Hello everybody, my name is Mohit Deshpande and in this video, I just want to introduce this algorithm that we can use called Naive Bayes, and we’re going to kind of be discussing it over the next few videos.

In this particular video I’m gonna write down and explain the actual equation that we use and we’ll look at how we can do a concrete example and see how Naive Bayes works there. And then I have some other, just kinda wrap-up stuff to discuss Naive Bayes. And so, like we were mentioning with textual data we have to have some kind of numeric representation for it and we want to learn some information about whether or not we’re going to be using spam detection, for example, for this sequence. Because it’s a nice example, the equation turned out to be fairly simple and easy to understand. It’s pretty intuitive.

So we’re gonna stick with this notion of spam filtering or spam detection. So spam filtering, or detection. And so the uh, so with Naive Bayes and with spam filtering it’s kind of logical to assume that spam messages tend to have words in more, have a different word distribution than messages that are, that are not spam. What I mean by this is, like for example, one example we’ll look at is the word “free”, or something, right.

So the word “free” is probably going to be more common in spam messages that are advertising like “free money” or “free something or the other”. For example, like the word “free” is more associated with spam messages than it is with ham or not spam messages. And so we can use that, we can word this probabilities and so we can use that to better assess given an input image, or given an input text, I should say, given an input text. We can determine whether it’s spam or not based on the words that are in that email. So I wanna write down the equation.

So Naive Bayes centers around this thing of probability in many fields called Bayes theorem. And so let me write it down. I’m gonna write it down first and then I’m going to discuss it intuitively. It might seem a little scary at first but each part intuitively makes sense that you’ll see. So, the probability that a message is spam knowing that we have some word, W, in it, is equal to the probability that of finding that same word, W, in a spam message times the probability that we actually have a spam message all divided by the same thing up here. The probability of finding that word in a spam message times the probability that message is spam to begin with plus the probability of finding that word in something that is not spam.

And this symbol by the way just means “not”. Times the probability that a message is not spam. So this seems kind of big and tedious but I just want to, we’ll kind of go through it in part. And so, I should mention that these Ps by the way, this means “probability” and you can intuitively think of probability as like chances or odds, like if I roll a die, if I roll a six-sided die, then what is the probability that it lands on a five? Well, it’s just one out of six because I have one outcome that I want which is landing with a five side up, and there’s six possible outcomes.

And so, intuitively, this is also something that in the probabilities, here’s the outcome and then here are all possible outcomes. And so you can kind of intuitively think of this as being, you know, probability but that’s what just the Ps mean, probability. Might see a capital P or P, capital P or lower case R. I’m just gonna write it like this.

- [STORED DATA]
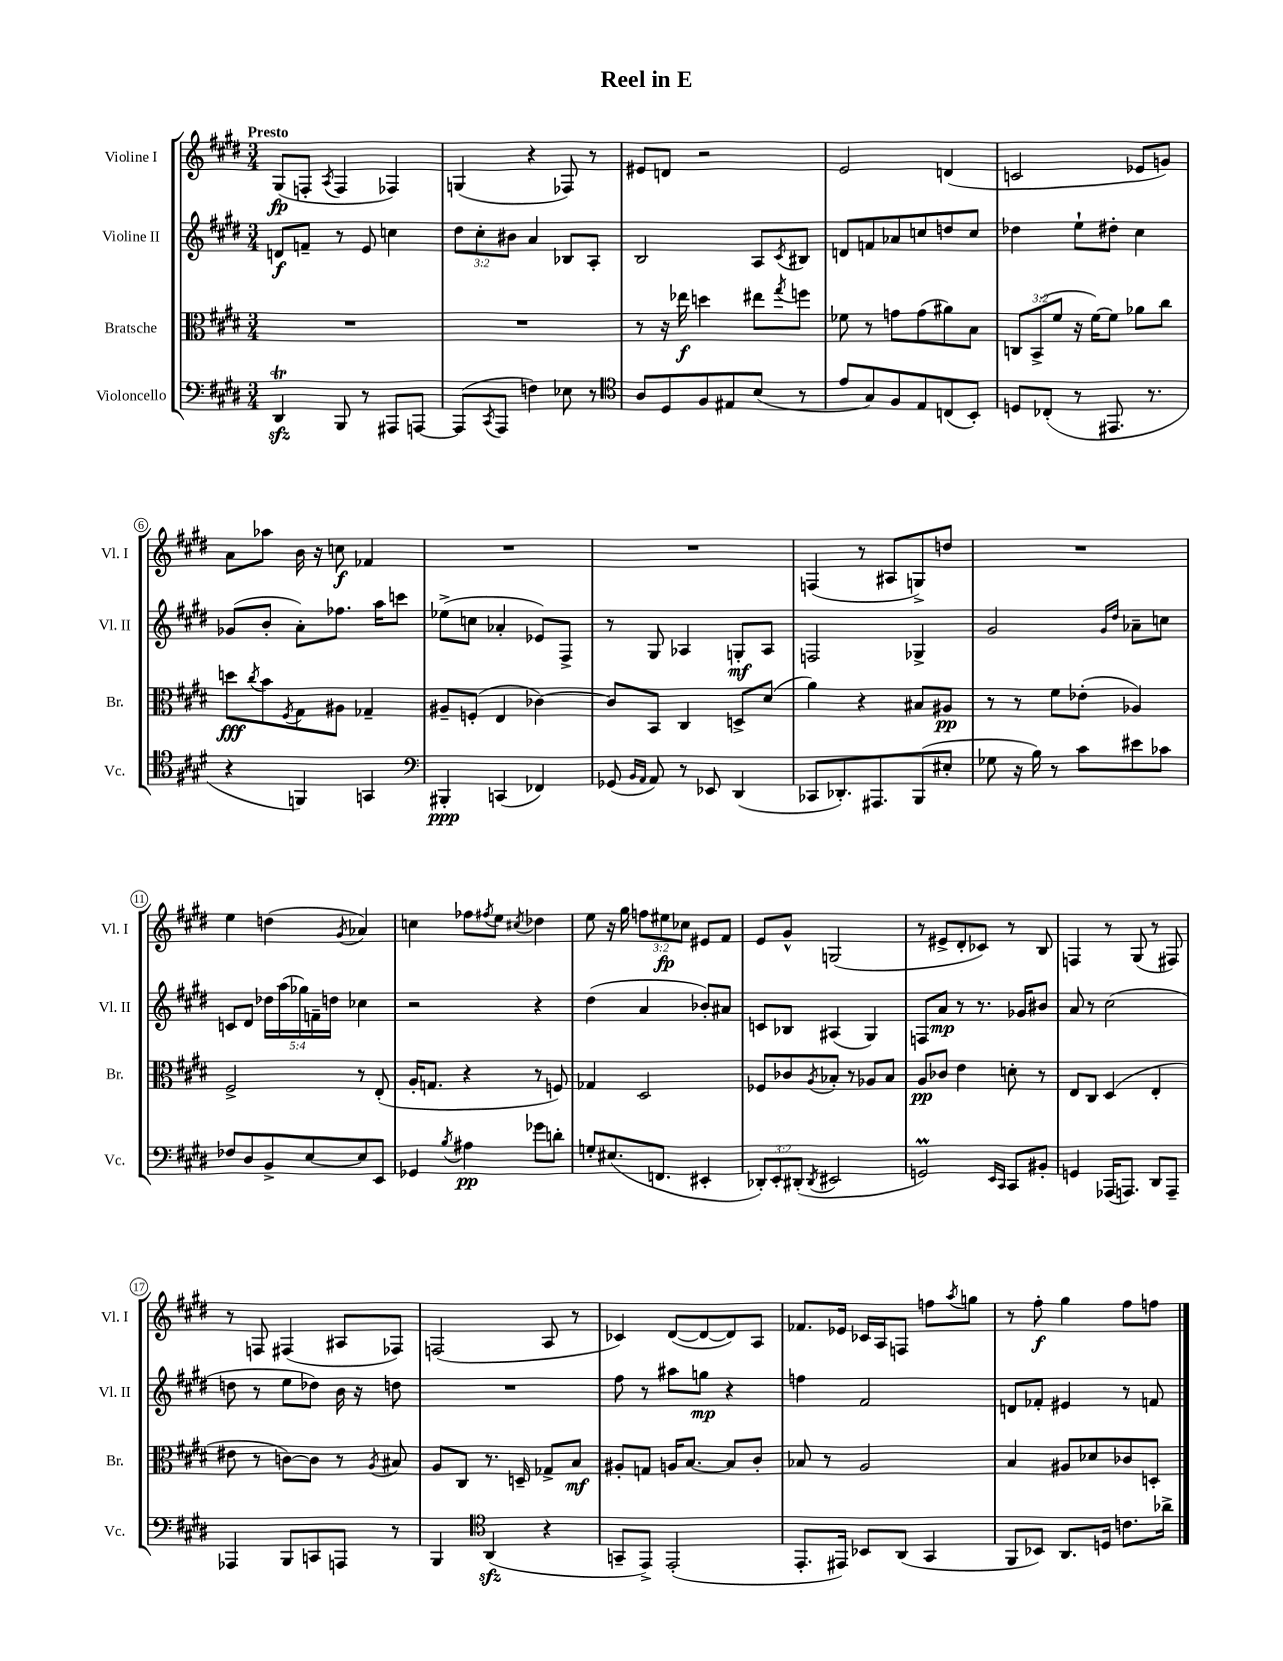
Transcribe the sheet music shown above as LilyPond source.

- [EXERCISE]
Pick up the Naive Bayes spam-filtering talk after its last sentence. The data is separate from the Naive Bayes talk.

- [RIGHT ANSWER]
So an this bar means “given”. And what I mean by given is that this is a conditional probability because it depends on what word that we know here. So, anyway, I just wanna kinda go through this intuitively. It seems a little scary at first but let’s get through this. So this first term here, this is what we want to find. We want to know, what is the probability that this message that we received is spam, given that it has some word, W, in it. Maybe I should make this rule. So this is spam. This is ham, or not spam. And W then is just a word, any word. So, so this is, let me get back here.

So this is a probability that their input message is spam given that it has some word in it. And this is equal to the probability that we find that word in a spam message times the probability, this probability, S, means what’s the probability that this message is even spam to begin with.

So we can have like general statistics as to you know, what percent of input email, what percent of email that you get is spam, now versus ham. And so this is the probability that any input email that you get to begin with is spam or not. And this is if it’s not spam. So probably what’s gonna happen, we’re also gonna see what happens in practice is that this is actually pretty high. The probability that it could, you probably get more spam than you do ham messages. So, expect this to be kind of close to one.

And so anyway, this is the probability that we find a word in that spam message. And this is like what I mentioned with the word “free”. We expect the word “free” to be found, it’s more likely to find that word in a spam message than a ham message. And so this is what this top quantity kind of looks at is what are the odds of finding this word, W, in a spam message. Then we divide by this sum, which is all possible outcomes. A possible outcome is that this word is in a spam message and probably spam.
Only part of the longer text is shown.